_Text passage_
┄┄┄┄┄┄┄┄┄┄
By execution of this Subscription and attachment to the Preliminary
Settlement Agreement, Avondale stipulates to entry of judgment ("the judgment")
granting judgment in favor of the Plaintiff Class and against Avondale
Industries, Inc., in the sum of $24,000,000, plus interest at the rate of 8% per
annum from date of entry of judgment until paid, subject to the terms of the
PSA, all exhibits to the PSA, and all judgments or orders of any Court in the
Combustion Litigation approving and incorporating the PSA and subject to the
terms of this Subscription, and in accordance with the following terms:
A. Avondale will pay the sum of $4,000,000 cash or check into the
Settlement Fund established by the PSA within thirty (30) days of
the Court's preliminary approval thereof.
B. Avondale will execute a note in favor of the Plaintiff Class,
payable through the Settlement Fund and in the form attached
hereto, in the sum of $2,000,000 bearing interest at the rate of 8%
per annum, due 18 months from the Court's preliminary
approval of the PSA, to be delivered to the escrow agent of the
Settlement Fund within thirty (30) days of the preliminary approval
of the PSA.
C. Avondale assigns, pledges and transfers to the Plaintiff Class all of
Avondale's rights, titles and interests in the proceeds of any and all
primary, excess and umbrella insurance policies that may provide
coverage to Avondale for the tort claims asserted in the Combustion
Litigation. Except as specifically set forth in subparagraph D(2) or
D(3) below, the balance of the $24,000,000, plus interest at the rate
of 8% per annum from date of entry of judgment until paid, shall be
paid and payable solely out of the proceeds of the litigation against
Avondale's insurers connected to the tort claims made in the
Combustion Litigation, whether by way of the assignment, pledge and
transfer contained herein, the direct action that has been filed by
the PSC and the Plaintiff Class, or otherwise (hereinafter sometimes
<PAGE>
referred to as "the litigation against Avondale's insurers"). The
Plaintiff Class will be paid first, through the escrow agent of the
Settlement Fund, all amounts recovered from Avondale's insurers
(whether by way of the principal judgment or interest thereon) up to
and including the sum of $18,000,000 plus the interest carry as
defined below, and any recovery from Avondale's insurers (whether by
way of the principal judgment or interest thereon) in excess of $18
million plus the interest carry as defined below will be paid 50% to
the Plaintiff Class, through the escrow agent of the Settlement Fund,
and 50% to Avondale. Except as specifically provided herein, neither
Avondale, the Related Parties to Avondale, nor the Plaintiff Class
will be liable to the others for interest on the obligations set forth
in this subparagraph C. The term "interest carry" shall mean an amount
equal to interest computed at the rate of 8% per annum on the sum of
$6 million, with said interest computed from the date of preliminary
approval of the PSA.
┄┄┄┄┄┄┄┄┄┄
Data records
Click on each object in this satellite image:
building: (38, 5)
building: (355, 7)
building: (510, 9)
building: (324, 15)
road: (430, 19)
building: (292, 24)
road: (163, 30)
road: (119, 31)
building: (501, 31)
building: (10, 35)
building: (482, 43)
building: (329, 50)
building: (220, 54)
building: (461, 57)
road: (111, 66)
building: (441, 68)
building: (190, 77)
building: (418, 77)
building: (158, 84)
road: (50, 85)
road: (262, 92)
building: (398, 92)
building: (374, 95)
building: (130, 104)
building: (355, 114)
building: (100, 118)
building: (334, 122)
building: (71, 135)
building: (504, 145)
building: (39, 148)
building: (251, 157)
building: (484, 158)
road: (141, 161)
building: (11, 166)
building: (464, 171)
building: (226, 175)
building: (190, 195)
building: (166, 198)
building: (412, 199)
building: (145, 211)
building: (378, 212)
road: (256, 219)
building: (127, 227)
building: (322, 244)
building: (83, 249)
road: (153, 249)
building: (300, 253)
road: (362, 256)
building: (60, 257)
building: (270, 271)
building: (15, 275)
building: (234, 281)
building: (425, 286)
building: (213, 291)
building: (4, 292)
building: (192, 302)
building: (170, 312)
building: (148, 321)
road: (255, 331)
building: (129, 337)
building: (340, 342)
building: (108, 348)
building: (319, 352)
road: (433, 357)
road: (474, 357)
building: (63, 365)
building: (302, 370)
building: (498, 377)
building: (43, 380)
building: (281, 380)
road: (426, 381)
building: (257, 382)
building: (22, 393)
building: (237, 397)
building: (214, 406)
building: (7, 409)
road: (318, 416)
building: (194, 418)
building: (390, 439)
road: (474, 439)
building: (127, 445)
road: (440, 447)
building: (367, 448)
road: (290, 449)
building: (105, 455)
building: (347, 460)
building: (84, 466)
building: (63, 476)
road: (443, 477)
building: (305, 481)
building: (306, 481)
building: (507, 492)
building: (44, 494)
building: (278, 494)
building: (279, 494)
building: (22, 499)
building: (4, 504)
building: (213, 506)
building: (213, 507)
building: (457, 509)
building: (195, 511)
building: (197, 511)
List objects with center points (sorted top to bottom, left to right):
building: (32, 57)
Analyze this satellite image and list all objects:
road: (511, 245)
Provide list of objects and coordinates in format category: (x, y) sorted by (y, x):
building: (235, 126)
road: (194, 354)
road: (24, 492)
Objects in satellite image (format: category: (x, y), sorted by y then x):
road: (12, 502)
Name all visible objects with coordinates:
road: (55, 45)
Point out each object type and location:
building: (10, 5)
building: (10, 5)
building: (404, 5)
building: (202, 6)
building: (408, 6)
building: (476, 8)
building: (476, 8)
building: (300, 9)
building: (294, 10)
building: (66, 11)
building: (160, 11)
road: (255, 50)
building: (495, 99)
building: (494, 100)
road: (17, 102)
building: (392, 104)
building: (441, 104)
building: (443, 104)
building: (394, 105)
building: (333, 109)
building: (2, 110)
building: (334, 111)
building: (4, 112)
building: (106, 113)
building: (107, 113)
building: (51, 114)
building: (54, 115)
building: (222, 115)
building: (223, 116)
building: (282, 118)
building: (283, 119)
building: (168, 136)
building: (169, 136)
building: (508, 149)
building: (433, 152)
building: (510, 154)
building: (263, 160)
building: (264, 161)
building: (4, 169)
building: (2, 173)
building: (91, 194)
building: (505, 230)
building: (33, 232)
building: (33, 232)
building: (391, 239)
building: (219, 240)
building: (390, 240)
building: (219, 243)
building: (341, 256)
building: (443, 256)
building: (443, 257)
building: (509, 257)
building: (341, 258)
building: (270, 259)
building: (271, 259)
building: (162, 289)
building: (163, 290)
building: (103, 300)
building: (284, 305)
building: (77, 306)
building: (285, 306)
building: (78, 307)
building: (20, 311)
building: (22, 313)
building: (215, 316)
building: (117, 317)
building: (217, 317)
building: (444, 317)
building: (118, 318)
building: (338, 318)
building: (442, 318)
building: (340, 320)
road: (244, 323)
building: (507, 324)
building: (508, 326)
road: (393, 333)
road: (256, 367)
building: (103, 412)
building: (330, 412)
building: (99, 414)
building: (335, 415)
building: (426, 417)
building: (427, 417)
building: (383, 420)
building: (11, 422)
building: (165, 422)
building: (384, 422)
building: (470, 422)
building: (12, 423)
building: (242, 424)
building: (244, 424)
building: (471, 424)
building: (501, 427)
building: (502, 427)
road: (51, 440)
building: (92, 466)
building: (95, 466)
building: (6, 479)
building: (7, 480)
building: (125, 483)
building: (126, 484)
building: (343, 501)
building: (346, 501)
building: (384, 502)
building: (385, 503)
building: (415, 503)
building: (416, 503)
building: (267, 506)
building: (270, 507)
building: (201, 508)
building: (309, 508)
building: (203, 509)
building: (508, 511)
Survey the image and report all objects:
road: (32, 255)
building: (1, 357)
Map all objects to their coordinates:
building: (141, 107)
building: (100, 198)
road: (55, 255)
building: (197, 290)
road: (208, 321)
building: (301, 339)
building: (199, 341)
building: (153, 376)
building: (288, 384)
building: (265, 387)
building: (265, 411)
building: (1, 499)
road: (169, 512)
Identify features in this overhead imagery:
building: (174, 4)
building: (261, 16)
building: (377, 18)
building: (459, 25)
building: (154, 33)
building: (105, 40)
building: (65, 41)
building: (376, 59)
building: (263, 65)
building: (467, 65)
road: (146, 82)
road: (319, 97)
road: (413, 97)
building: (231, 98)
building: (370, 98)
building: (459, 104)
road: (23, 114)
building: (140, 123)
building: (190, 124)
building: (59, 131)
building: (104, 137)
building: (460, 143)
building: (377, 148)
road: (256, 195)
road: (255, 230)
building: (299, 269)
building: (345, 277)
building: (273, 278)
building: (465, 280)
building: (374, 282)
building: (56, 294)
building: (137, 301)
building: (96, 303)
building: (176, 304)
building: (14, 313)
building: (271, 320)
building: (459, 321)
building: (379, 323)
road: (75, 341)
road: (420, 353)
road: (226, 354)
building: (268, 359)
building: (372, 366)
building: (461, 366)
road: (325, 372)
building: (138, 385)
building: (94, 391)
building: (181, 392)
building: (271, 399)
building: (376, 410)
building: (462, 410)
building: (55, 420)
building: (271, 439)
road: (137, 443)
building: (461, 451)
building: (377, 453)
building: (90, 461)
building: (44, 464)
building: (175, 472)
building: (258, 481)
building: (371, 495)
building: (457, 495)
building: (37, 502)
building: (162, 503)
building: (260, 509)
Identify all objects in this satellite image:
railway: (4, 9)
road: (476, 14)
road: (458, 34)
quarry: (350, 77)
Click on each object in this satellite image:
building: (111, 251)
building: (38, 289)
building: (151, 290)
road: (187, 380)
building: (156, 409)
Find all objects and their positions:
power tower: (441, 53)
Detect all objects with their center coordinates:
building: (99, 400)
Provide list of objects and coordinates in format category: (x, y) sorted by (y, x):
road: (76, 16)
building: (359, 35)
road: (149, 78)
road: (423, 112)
┄┄┄┄┄┄┄┄┄┄
_Tasks to complete_
a. Recast the paragraph of the settlement text beginning "B. Avondale will execute a note" as a short bulleted list that keeps its main facts.
b. Quote the settlement text from "granting judgment in" to "preliminary approval thereof.".
Rely only on the settlement text for this work.

_Outputs for the tasks_
a.
- Avondale executes a note in favor of the Plaintiff Class, payable through the Settlement Fund, in the attached form.
- The note is for $2,000,000 and bears interest at 8% per annum.
- It is due 18 months from the Court's preliminary approval of the PSA.
- It goes to the Settlement Fund's escrow agent within thirty days of that preliminary approval.

b.
granting judgment in favor of the Plaintiff Class and against Avondale
Industries, Inc., in the sum of $24,000,000, plus interest at the rate of 8% per
annum from date of entry of judgment until paid, subject to the terms of the
PSA, all exhibits to the PSA, and all judgments or orders of any Court in the
Combustion Litigation approving and incorporating the PSA and subject to the
terms of this Subscription, and in accordance with the following terms:
A. Avondale will pay the sum of $4,000,000 cash or check into the
Settlement Fund established by the PSA within thirty (30) days of
the Court's preliminary approval thereof.